Shirataki rice and noodles can be used as a substitute in almost any rice or noodle dish. They quickly absorb the flavors of any dish or sauce you prepare so don’t be afraid to give them a try. One serving is only around 10 calories! In a sense, they are “guilt free”. Pretty neat. 

In addition, shirataki products are soy free, paleo friendly, gluten free, and vegan. I personally aim for the certified organic brands. There are so many varieties of shapes and styles of shirataki. You can find anything from spaghetti noodles, to spinach noodles, to rice and more 

delicious shirataki noodles rice with shrimp recipe

 

How To Cook Shirataki Noodles or Rice

The first time I tried shirataki rice, I was a little skeptical. If I’m being honest, I need to point out when you open up the package, it will have an odd smell to it. I don’t want to call it fishy but it’s a little fishy. Don't fret, once rinsed and cooked, that all goes away. Also, I was afraid the texture was going to be weird but it was a pretty spot-on substitute for rice.

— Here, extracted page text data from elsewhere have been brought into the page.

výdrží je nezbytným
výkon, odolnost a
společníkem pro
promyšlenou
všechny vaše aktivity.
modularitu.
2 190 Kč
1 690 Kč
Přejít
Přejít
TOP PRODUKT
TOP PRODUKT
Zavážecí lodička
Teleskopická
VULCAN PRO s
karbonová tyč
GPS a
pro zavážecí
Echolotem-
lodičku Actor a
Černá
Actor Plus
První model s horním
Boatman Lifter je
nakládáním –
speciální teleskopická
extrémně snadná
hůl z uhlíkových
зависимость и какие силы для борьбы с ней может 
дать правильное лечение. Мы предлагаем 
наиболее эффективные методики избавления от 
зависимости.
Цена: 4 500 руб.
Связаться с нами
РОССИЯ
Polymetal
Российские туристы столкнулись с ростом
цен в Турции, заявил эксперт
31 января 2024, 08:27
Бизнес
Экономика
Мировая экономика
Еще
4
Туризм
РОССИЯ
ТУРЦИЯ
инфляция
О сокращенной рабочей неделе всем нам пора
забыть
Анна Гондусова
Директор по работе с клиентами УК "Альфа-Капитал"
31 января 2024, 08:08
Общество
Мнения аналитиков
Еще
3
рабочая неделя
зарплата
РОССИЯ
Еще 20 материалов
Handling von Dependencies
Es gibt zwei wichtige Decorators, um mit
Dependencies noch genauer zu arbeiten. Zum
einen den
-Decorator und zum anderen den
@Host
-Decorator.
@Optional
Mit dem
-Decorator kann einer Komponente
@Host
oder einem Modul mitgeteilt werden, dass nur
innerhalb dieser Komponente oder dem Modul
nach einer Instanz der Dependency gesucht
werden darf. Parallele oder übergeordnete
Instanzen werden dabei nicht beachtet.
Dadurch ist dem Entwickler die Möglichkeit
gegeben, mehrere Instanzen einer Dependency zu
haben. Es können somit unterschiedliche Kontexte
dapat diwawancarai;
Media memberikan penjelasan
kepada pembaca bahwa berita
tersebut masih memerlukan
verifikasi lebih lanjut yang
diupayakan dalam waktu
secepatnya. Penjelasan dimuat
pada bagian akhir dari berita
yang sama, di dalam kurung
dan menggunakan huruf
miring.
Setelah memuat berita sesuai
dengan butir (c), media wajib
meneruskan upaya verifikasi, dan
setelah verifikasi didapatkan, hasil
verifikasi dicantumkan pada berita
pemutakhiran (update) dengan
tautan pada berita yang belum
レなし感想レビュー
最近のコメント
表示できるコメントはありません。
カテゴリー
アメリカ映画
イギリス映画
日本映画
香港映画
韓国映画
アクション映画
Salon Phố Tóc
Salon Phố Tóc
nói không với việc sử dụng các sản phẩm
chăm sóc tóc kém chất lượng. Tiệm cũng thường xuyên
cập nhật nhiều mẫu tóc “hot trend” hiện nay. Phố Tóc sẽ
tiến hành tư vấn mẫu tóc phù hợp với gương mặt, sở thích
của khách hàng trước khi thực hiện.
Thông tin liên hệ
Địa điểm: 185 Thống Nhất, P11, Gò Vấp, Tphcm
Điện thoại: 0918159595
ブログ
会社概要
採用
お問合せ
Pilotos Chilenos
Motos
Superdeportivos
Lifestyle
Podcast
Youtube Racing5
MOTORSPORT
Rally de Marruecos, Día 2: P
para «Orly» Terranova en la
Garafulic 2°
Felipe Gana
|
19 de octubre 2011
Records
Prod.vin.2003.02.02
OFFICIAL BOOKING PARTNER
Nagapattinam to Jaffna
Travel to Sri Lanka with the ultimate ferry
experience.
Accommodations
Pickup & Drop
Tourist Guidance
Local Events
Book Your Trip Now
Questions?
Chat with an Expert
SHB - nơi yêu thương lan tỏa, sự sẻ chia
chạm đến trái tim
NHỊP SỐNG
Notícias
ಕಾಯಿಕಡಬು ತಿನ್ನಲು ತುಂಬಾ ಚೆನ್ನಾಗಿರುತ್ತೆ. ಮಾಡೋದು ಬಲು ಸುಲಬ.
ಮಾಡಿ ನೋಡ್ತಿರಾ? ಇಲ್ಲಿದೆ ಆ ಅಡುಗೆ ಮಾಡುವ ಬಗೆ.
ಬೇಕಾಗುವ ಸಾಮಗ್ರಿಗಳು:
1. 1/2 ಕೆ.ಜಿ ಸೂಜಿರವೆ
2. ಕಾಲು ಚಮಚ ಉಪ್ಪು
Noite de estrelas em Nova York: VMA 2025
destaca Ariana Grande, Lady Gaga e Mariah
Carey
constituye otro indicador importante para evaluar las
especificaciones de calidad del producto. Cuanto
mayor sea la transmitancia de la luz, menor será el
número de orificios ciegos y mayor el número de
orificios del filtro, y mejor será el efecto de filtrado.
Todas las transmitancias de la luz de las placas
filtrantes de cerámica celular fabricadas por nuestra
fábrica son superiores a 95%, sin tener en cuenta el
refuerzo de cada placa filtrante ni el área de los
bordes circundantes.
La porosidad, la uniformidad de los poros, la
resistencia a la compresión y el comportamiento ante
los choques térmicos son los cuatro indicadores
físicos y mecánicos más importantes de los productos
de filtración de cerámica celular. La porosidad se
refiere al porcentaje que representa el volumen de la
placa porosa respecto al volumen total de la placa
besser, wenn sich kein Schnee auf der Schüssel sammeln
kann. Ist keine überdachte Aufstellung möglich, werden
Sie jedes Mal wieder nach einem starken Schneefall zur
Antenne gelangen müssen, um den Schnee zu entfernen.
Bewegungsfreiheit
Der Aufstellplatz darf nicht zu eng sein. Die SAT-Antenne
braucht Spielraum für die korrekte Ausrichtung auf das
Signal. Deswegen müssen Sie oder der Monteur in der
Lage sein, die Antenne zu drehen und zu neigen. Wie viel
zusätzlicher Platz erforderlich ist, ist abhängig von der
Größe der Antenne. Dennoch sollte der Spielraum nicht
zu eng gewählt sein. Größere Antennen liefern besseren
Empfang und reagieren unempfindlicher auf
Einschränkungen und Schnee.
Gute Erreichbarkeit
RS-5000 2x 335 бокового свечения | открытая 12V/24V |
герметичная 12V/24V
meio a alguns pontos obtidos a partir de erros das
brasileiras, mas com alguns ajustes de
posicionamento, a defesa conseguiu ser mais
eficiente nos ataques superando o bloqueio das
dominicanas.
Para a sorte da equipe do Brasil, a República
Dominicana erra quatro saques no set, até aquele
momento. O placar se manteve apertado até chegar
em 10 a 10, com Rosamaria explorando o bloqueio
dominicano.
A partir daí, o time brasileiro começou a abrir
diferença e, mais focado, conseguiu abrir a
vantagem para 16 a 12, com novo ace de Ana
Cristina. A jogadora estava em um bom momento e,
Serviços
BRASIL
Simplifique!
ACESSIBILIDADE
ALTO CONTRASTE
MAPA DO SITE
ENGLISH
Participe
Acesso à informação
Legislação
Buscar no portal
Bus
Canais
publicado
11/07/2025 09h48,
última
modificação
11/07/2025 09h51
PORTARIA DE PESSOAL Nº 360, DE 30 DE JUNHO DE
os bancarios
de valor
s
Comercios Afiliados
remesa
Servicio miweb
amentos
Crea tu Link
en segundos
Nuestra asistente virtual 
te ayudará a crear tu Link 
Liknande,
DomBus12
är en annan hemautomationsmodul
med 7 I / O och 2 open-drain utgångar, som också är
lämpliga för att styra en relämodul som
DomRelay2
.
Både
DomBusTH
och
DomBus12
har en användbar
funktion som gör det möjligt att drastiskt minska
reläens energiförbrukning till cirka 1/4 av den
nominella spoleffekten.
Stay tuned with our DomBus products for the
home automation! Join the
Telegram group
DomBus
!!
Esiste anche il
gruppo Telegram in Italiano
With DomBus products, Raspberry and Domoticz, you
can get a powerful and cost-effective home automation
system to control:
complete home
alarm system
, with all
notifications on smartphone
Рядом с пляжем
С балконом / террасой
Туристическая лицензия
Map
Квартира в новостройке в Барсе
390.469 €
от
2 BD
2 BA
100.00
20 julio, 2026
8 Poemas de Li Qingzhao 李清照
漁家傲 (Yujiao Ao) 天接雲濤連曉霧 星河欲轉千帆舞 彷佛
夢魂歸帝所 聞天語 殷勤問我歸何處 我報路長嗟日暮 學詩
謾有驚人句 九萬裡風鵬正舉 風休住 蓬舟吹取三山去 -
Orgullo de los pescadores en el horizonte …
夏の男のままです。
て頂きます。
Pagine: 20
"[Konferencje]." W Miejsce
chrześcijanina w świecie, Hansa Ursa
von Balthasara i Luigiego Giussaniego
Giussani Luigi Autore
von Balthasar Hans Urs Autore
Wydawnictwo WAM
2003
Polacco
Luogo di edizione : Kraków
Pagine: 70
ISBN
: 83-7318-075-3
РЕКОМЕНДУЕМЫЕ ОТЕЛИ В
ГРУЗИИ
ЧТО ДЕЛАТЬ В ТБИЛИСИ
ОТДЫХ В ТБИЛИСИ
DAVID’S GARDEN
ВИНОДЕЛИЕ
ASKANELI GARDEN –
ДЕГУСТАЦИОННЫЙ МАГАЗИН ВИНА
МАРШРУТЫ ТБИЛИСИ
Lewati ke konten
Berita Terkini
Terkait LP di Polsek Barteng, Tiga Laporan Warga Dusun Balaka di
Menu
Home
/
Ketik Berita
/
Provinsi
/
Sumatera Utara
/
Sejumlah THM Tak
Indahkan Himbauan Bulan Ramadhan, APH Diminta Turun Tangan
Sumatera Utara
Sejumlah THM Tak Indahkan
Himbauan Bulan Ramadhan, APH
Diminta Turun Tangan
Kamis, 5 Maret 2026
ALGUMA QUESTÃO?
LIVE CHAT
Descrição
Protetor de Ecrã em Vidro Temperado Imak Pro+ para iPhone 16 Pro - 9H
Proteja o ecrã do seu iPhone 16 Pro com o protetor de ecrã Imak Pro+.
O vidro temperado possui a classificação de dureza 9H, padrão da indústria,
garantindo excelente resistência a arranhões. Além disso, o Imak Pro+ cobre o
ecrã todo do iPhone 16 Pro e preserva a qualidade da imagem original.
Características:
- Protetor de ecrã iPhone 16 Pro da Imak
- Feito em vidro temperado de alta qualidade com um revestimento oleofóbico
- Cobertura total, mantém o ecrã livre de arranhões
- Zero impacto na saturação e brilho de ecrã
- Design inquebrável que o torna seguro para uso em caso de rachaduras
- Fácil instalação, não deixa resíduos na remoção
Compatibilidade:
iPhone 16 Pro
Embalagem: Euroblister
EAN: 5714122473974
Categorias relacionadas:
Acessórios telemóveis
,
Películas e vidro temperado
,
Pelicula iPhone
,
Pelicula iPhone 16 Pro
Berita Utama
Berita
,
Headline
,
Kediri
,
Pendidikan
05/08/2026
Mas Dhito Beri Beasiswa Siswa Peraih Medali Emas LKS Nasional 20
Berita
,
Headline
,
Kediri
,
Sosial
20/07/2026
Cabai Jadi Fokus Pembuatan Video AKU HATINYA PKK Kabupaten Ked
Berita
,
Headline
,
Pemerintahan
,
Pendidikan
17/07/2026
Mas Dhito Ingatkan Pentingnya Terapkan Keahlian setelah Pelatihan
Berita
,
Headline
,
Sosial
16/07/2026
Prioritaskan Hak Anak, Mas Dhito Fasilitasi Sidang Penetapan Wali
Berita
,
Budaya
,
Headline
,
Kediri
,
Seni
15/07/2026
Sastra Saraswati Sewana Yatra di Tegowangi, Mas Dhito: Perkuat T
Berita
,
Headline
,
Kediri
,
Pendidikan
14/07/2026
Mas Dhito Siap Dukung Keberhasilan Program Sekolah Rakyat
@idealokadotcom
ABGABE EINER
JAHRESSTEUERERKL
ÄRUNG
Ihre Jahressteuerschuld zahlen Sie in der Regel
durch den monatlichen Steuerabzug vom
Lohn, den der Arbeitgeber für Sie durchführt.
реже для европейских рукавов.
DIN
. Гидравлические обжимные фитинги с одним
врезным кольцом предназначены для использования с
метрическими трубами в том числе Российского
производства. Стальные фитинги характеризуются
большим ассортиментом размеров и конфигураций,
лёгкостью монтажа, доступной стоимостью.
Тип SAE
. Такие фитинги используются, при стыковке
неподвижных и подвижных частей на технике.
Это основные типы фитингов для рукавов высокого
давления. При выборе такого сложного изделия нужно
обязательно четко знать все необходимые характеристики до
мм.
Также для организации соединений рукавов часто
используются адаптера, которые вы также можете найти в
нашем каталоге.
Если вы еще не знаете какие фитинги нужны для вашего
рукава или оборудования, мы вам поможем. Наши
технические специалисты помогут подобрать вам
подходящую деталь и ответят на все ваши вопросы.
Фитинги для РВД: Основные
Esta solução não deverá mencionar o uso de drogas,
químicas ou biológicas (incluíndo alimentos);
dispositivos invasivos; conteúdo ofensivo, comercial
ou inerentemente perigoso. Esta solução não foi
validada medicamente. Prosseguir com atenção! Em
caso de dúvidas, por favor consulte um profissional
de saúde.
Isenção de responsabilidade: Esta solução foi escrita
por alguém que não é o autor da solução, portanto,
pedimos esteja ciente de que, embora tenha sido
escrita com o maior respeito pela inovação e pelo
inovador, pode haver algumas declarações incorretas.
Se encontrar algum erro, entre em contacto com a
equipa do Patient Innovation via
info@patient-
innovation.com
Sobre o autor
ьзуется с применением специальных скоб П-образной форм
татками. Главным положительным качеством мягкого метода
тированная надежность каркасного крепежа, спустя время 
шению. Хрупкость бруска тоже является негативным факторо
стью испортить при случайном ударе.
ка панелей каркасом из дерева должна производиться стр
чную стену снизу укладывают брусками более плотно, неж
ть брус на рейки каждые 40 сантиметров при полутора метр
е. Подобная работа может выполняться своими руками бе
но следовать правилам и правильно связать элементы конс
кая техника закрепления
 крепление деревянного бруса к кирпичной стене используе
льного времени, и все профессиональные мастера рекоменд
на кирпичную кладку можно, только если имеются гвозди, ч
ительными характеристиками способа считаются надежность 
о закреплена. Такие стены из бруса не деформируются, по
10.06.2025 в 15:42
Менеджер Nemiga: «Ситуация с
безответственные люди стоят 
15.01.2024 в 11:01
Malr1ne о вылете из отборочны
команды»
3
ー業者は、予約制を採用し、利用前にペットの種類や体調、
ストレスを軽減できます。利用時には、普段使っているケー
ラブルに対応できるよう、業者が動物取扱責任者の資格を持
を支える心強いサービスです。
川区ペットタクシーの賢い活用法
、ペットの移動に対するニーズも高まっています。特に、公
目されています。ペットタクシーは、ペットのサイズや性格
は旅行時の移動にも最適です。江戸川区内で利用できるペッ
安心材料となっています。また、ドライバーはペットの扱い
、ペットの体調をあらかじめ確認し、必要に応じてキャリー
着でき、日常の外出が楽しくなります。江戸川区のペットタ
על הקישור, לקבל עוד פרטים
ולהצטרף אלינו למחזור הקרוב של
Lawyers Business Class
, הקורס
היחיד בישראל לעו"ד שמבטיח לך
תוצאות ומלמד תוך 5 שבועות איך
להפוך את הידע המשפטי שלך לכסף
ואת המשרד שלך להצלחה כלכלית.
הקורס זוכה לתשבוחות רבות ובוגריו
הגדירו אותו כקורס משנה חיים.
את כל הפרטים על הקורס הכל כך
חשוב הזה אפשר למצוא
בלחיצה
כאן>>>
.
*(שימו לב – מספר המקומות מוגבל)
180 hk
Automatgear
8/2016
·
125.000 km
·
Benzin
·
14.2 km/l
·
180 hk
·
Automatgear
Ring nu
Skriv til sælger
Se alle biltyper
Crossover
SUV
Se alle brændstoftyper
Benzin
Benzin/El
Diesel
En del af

Pull out a strainer and place it over your sink. Pour the contents of the bag (shirataki noodles usually come in a bag of water solution) in and give it a good rinse in cool water. Rinse it really well for around 20 seconds or more. Then add the rice or noodles to boiling water and boil for 2 minutes. If you want the noodles more dry, strain the water out, and then dry the noodles in a non-oiled pan on medium heat. My preferred method is to just strain them like spaghetti noodles, after rinsing and boiling. Use them as you would in any pasta or rice dish. It turns out you can have your pasta and eat it too!